*** Extracted material Section Begins ***

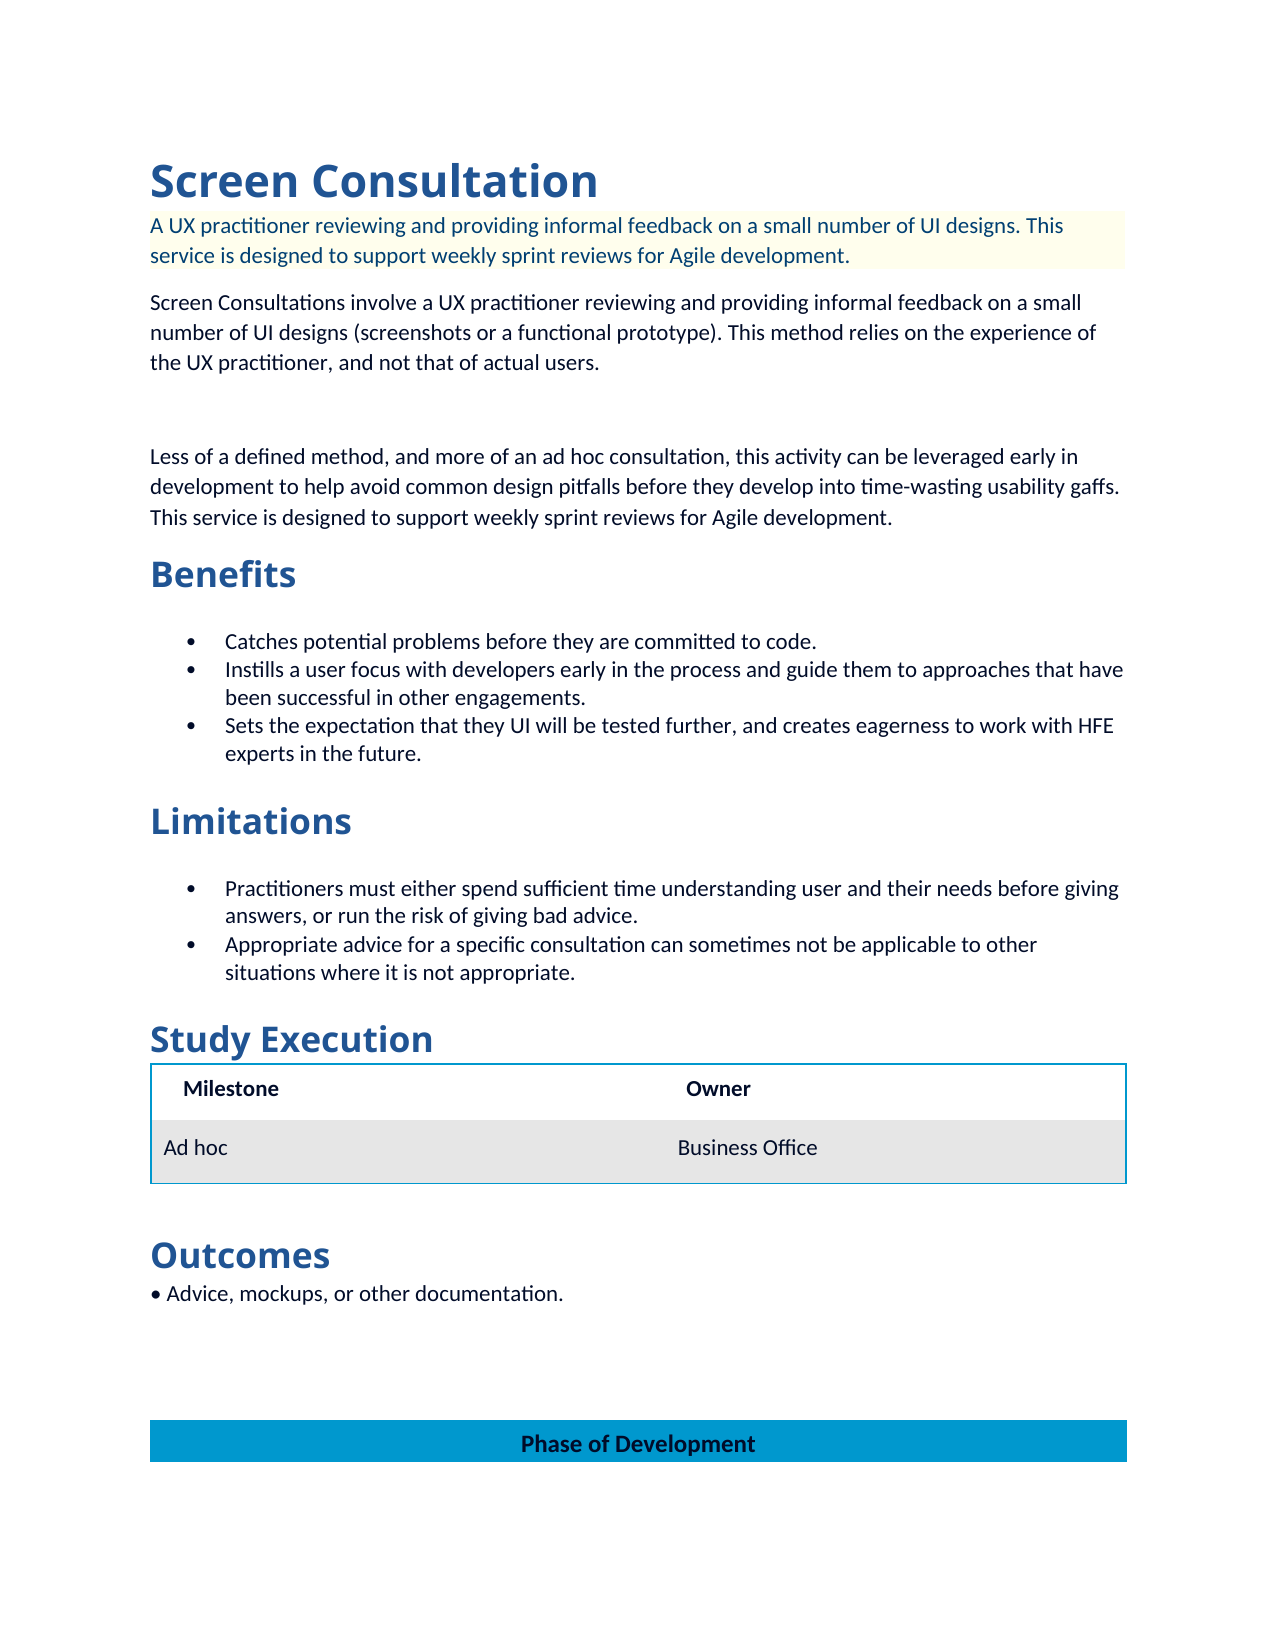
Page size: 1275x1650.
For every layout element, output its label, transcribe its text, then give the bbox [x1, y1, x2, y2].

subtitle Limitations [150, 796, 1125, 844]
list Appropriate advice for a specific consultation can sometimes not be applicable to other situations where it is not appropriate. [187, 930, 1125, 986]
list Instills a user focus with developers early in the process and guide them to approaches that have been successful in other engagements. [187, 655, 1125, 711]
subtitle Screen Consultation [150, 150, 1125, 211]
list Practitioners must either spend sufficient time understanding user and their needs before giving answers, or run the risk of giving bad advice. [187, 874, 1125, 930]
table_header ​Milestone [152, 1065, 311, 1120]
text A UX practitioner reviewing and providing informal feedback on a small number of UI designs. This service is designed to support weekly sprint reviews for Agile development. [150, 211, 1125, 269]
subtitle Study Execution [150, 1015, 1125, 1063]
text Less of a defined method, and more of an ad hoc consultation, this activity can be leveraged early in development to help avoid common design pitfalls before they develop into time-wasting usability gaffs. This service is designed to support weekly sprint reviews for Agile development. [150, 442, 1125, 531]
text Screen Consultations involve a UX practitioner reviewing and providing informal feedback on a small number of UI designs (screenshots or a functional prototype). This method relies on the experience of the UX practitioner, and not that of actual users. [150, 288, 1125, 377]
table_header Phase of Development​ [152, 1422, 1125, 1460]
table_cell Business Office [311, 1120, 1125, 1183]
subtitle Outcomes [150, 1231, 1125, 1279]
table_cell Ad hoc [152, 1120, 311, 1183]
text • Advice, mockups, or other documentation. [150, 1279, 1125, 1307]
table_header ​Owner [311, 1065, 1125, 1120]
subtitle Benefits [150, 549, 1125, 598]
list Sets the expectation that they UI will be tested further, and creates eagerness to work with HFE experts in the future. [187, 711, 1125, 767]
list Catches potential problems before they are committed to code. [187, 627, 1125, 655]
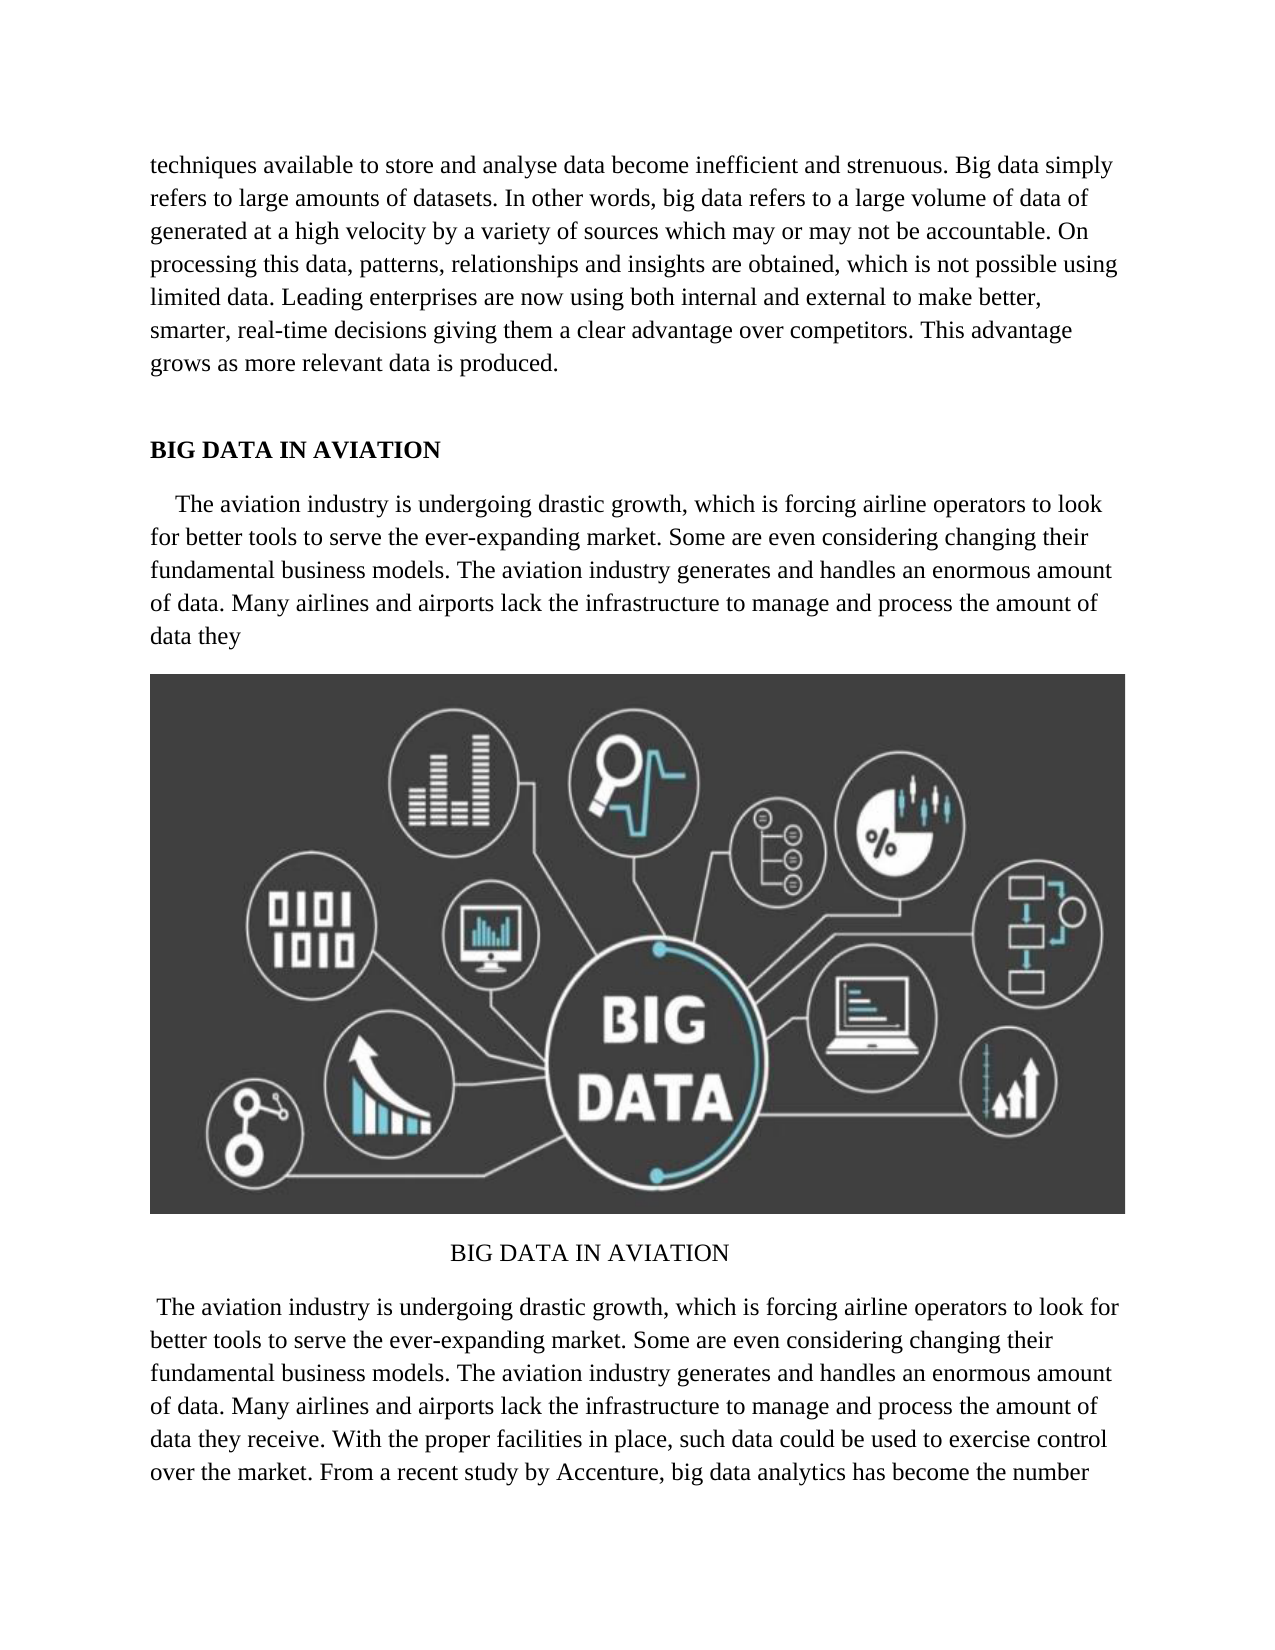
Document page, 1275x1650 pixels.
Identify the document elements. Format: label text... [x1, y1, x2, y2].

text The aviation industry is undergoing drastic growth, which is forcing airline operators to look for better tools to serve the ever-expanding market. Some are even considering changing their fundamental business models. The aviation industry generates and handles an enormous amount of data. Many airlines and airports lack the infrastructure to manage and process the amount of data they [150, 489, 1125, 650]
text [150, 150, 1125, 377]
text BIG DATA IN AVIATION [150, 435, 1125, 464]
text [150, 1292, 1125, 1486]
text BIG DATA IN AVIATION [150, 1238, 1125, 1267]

*** Extracted material Section Ends ***

## How to complete this task
Find the word "label" in the entries and show each line where it is found.

## Exercise result
For every layout element, output its label, transcribe its text, then give the bbox [x1, y1, x2, y2].
Identify the document elements. Format: label text... [x1, y1, x2, y2].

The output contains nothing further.